Source data:
--

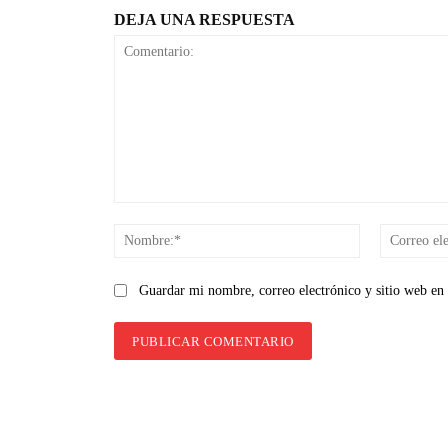
DEJA UNA RESPUESTA
Comentario:
Nombre:*
Guardar mi nombre, correo electrónico y sitio web en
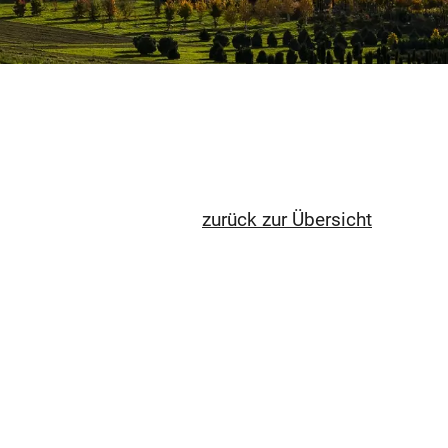
zurück zur Übersicht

--

PROBLEM
Format every line of text from the items above as a numbered list, leaving out blank lines and the pictures.

SOLUTION TO THIS EXERCISE
1. DEJA UNA RESPUESTA
2. Comentario:
3. Nombre:*
4. Guardar mi nombre, correo electrónico y sitio web en
5. zurück zur Übersicht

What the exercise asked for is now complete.